Opinion
No. 2011–1857 Q C.
2013-05-14
Present: WESTON, J.P., PESCE and RIOS, JJ.
Appeal from an order of the Civil Court of the City of New York, Queens County (Rudolph E. Greco, Jr., J.), entered April 20, 2011. The order, insofar as appealed from, denied the branches of defendant's motion seeking summary judgment dismissing so much of the complaint as sought to recover upon claims in the total sum of $3,988.58.
ORDERED that the order, insofar as appealed from, is affirmed, with $25 costs.

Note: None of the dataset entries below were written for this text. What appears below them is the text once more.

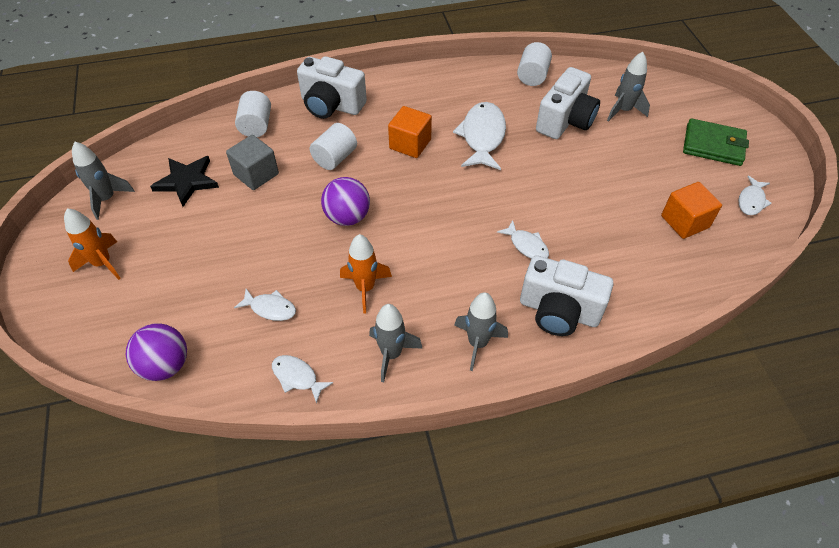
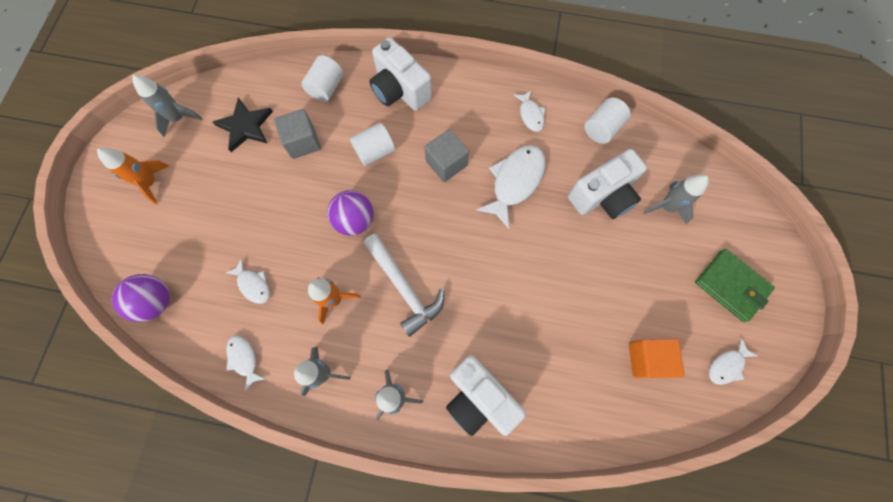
camera: 25 degrees right, 20 degrees up
orange cube [388,106,432,158] -> grey cube [424,129,469,182]
white fish [497,220,549,259] -> white fish moved to [514,91,545,132]
none -> white hammer [363,234,444,337]

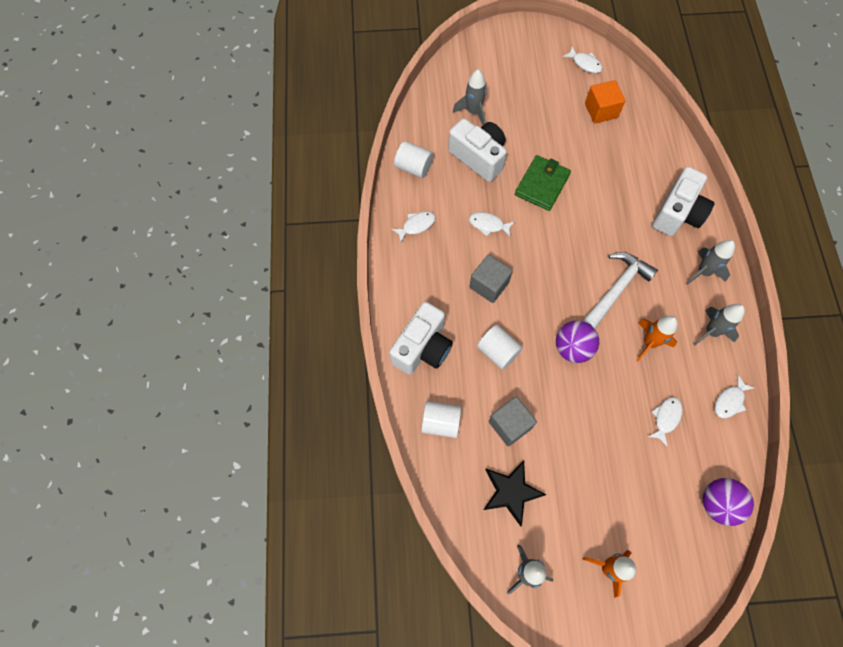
camera: 105 degrees left, 5 degrees down
white fish [476,145,546,229] -> white fish [469,212,515,237], size x0.54
green wallet [695,249,775,322] -> green wallet moved to [515,155,571,211]

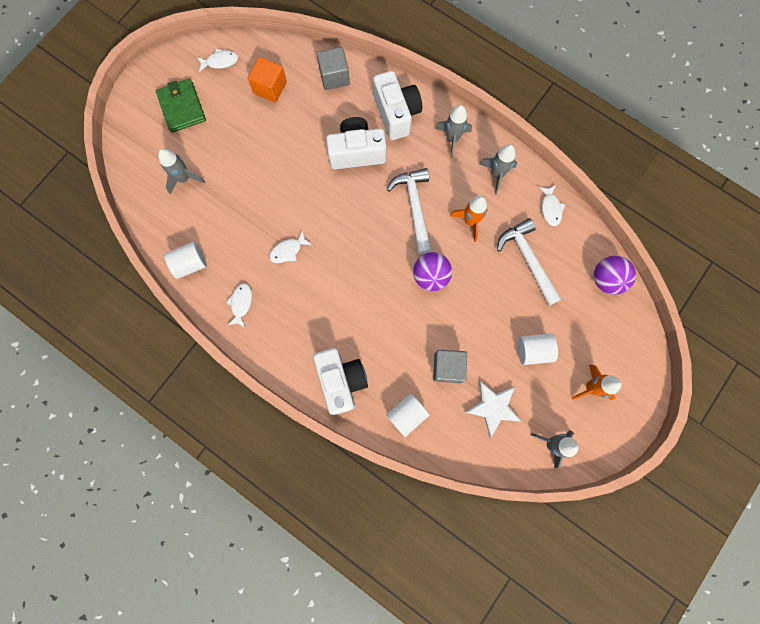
camera: 50 degrees left, 10 degrees up
white camera [448,118,507,182] -> white camera moved to [326,117,387,169]
grey cube [469,254,513,303] -> grey cube moved to [317,47,350,90]
white cylinder [477,325,523,370] -> white cylinder moved to [517,333,558,365]
black star [483,460,546,526] -> white star [465,381,522,438]
green wallet [515,155,571,211] -> green wallet moved to [156,79,206,133]
white fish [648,397,683,447] -> white hammer [497,218,562,306]

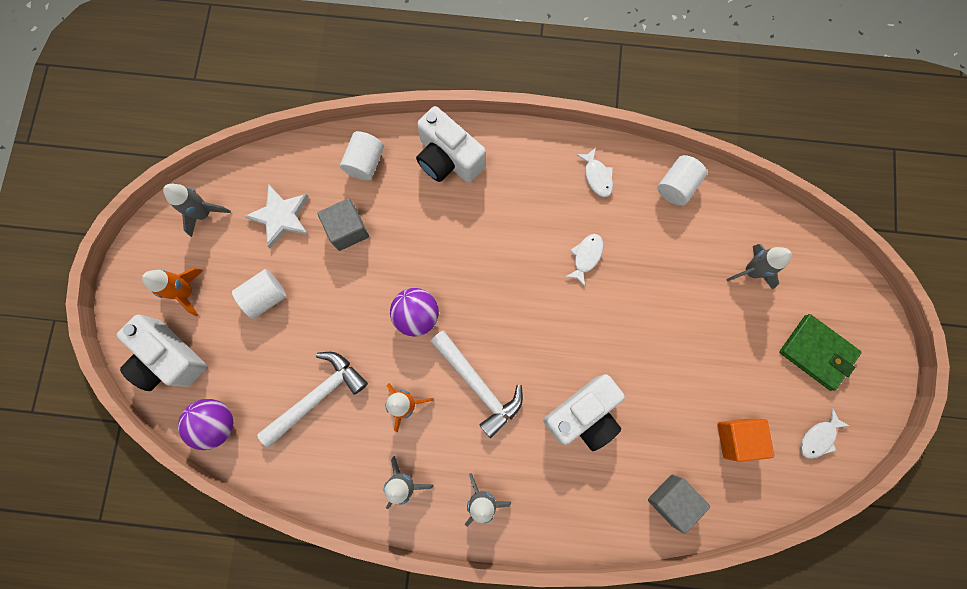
camera: 150 degrees right, 0 degrees up
white camera [373,71,422,140] -> white camera moved to [117,315,207,391]
white hammer [497,218,562,306] -> white hammer turned 75 degrees counterclockwise [257,352,368,447]
white fish [539,185,565,226] -> none

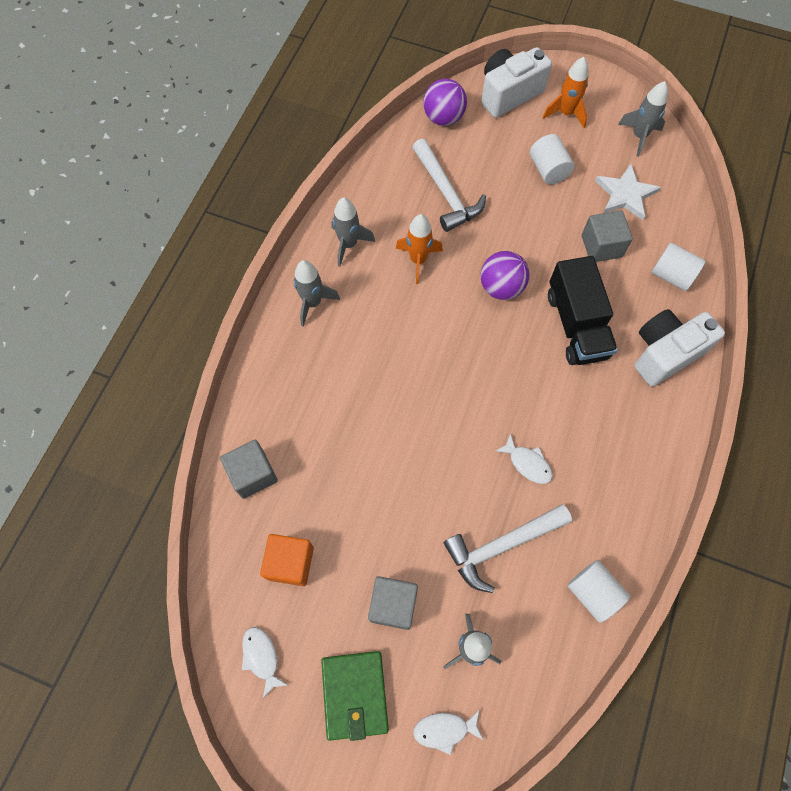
camera: 105 degrees right, 10 degrees down
white hammer [430,330,523,438] -> white hammer moved to [443,504,572,593]
white camera [543,374,625,451] -> none
white fish [576,147,613,197] -> white fish moved to [413,710,483,755]
green wallet [779,314,862,391] -> green wallet turned 60 degrees counterclockwise [321,651,389,741]
none -> grey cube [368,576,418,630]
none -> black truck [548,256,618,365]

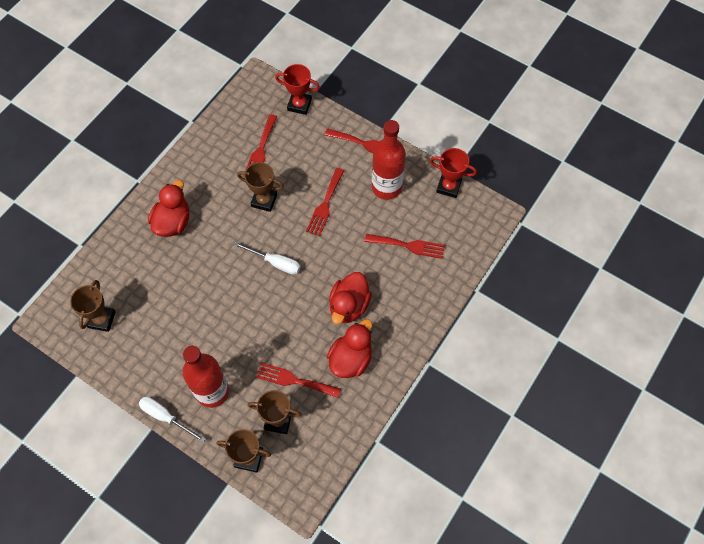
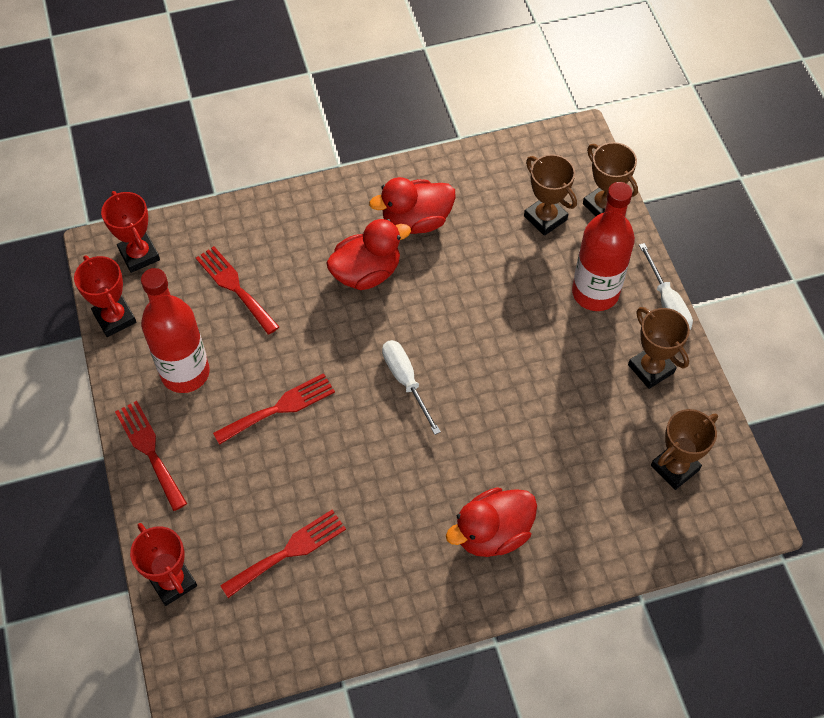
camera: 140 degrees left, 5 degrees down
brown trophy [237,162,284,212] -> brown trophy moved to [628,307,690,389]
red fork [256,362,341,398] -> none
none -> red trophy [101,191,160,273]

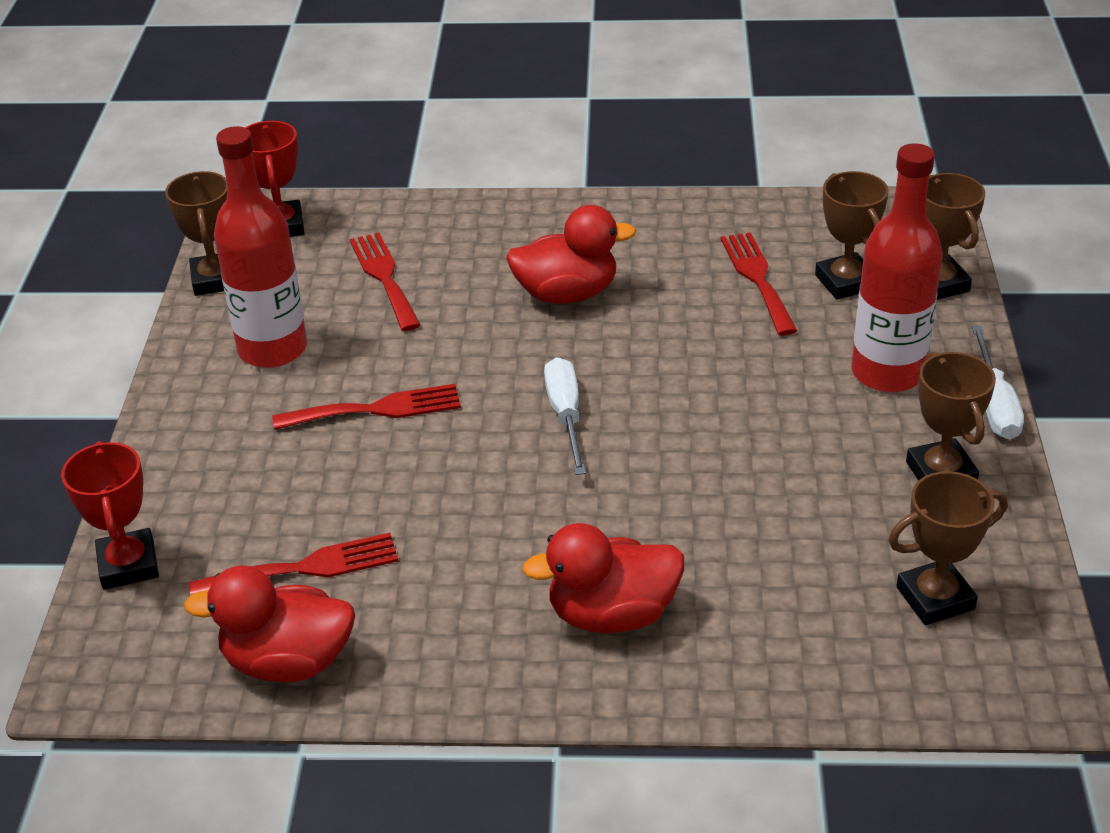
camera: 20 degrees right, 20 degrees down
red trophy [74,255,136,337] -> brown trophy [165,171,227,296]
red fork [115,401,187,511] -> red fork moved to [721,232,797,335]
red duck [369,177,456,234] -> red duck moved to [184,565,355,683]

In this action by a provider to recover assigned first-party no-fault benefits, defendant denied plaintiff's claims on the ground of “material misrepresentation” because plaintiff had billed for a heating pad which defendant had determined had not been provided to plaintiff's assignor. Defendant moved for summary judgment dismissing the complaint, contending that, since one of plaintiff's claim forms billed for an electric heating pad which had not been provided to plaintiff's assignor, plaintiff was barred, as a result of this material misrepresentation, from receiving no-fault benefits for the electric heating pad as well as for the remaining supplies for which plaintiff sought to recover. Plaintiff opposed the motion. The Civil Court, by order entered April 20, 2011, granted defendant's motion to the extent of dismissing so much of the complaint as sought to recover for the heating pad, on the ground that it had not been delivered to plaintiff's assignor, but denied the branches of defendant's motion seeking summary judgment dismissing so much of the complaint as sought to recover for the remaining supplies billed for, which amounted to $3,988.58. Defendant appeals from so much of the order as denied those branches of its motion.
Defendant failed to establish as a matter of law that the claim forms which are the subject of this appeal sought payment of assigned first-party no-fault benefits for medical supplies that had not actually been provided by plaintiff to its assignor. Defendant also failed to establish that the provider's billing for a heating pad which had never been delivered to plaintiff's assignor voided the automobile insurance policy underlying this action from the policy's inception and that, therefore, defendant need not pay for any of the other medical supplies which may have been furnished to plaintiff's assignor under this policy.
Accordingly, the order, insofar as appealed from, is affirmed.